Lord Rooker: Thank you very much. That is very helpful. Matt, to my question, could you explain to us the advantages of flow batteries as an energy storage system, as opposed to other batteries? How do the costs compare with pumped hydro or hydrogen? I freely admit that until I had looked at my briefing I was pretty ignorant about flow batteries and the differences. It had not figured highly in my reading. I have read a lot of positive things about it, but what are the advantages?

Matt Harper: The biggest advantage is that we manufacture our battery from raw materials right here in the UK. In tailoring the technology for and serving domestic needs, that is a huge advantage over something brought in from overseas.

On what the technology does, fundamentally a flow battery splits apart the two key components of a batterythe part that stores energy and the part that generates power. By separating those two elements, we are able to optimise those vis-à-vis one another. In a flow battery, the flow refers to a liquid electrolyte that is the element that holds the energy. Then we take the liquid electrolyte with the energy in it and put it through a system that converts the chemical energy back into electricity. That whole system has been designed from the ground up to serve the electric grid. This is not a technology that you will ever see in a car or a mobile phone, or anything like that.

Part and parcel of doing that design from the ground up has meant that we have been able to develop a technology that fundamentally does not degrade over decades of use and tens of thousands of charge and discharge cycles. Anyone with a mobile phone will know that after a couple of years of plugging it in every day your battery is significantly degraded. This is a perfectly adequate solution for the high-tech devices that we replace every couple of years, but it is not fit for purpose for the low-cost, highly reliable solutions that our electric grid will need for the next decades.

Today, we are deploying vanadium flow batteries into applications that require very high cycle counts and very high throughput over their project lives. By making sure that we pick the opportunities where our batteries are not just providing a few cycles as and when needed but cycling multiple times per day to serve the electric grid, we are putting higher amounts of energy through the battery than, for example, the lithium batteries that we see serving other portions of the electric grid.

That throughput is important, because, to the core of your question on the relative costs of some of these technologies, our batteries are slightly more expensive today than the incumbents serving the electric grid, but measured by the cost of delivering a single megawatt hour out of the battery over its life, we are already at a lower level and continuing to accelerate to ever lower positions from there.

Stored rows
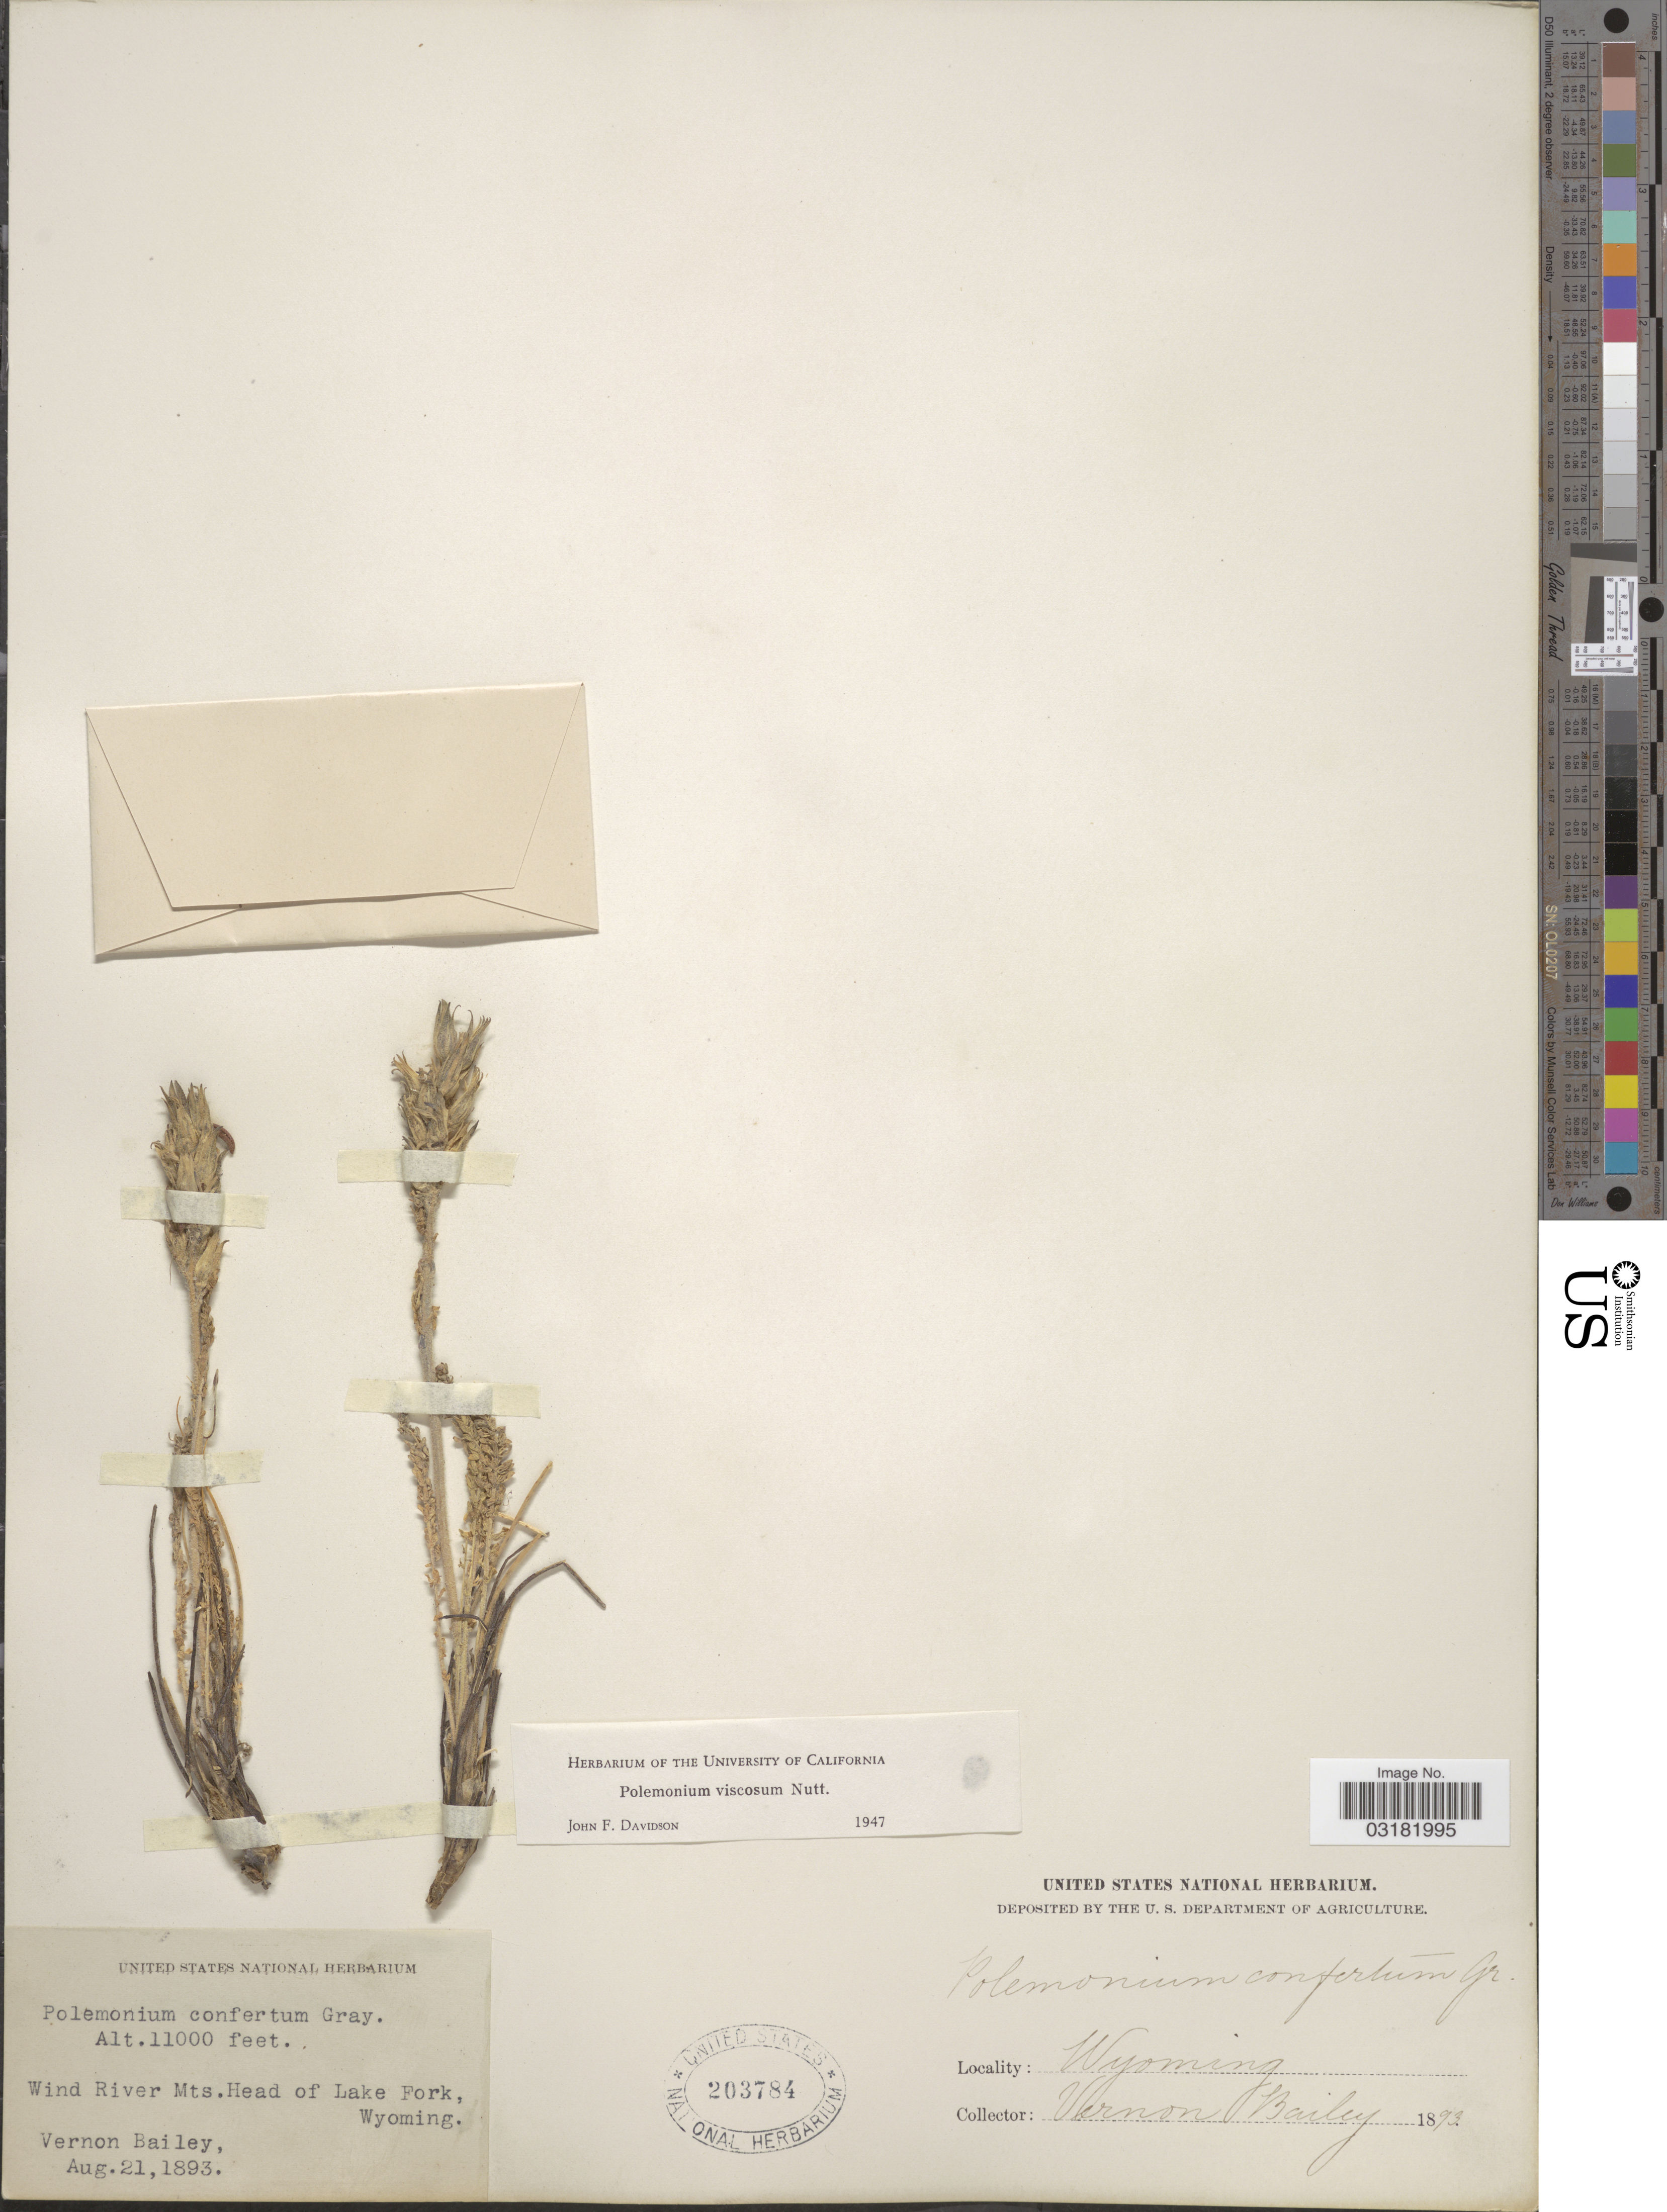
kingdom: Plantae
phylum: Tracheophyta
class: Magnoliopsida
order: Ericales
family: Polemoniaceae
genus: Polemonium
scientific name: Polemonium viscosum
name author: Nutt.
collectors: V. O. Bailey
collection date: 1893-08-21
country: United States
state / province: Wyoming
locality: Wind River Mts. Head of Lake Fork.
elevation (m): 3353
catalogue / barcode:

Goals
a - According to the flow battery testimony, what is the biggest advantage of the battery that Matt Harper describes?
b - Return everything in the flow battery testimony from "Part and parcel" down to "the next decades.".

Per-task answers
a - It is manufactured from raw materials in the UK.

b -
Part and parcel of doing that design from the ground up has meant that we have been able to develop a technology that fundamentally does not degrade over decades of use and tens of thousands of charge and discharge cycles. Anyone with a mobile phone will know that after a couple of years of plugging it in every day your battery is significantly degraded. This is a perfectly adequate solution for the high-tech devices that we replace every couple of years, but it is not fit for purpose for the low-cost, highly reliable solutions that our electric grid will need for the next decades.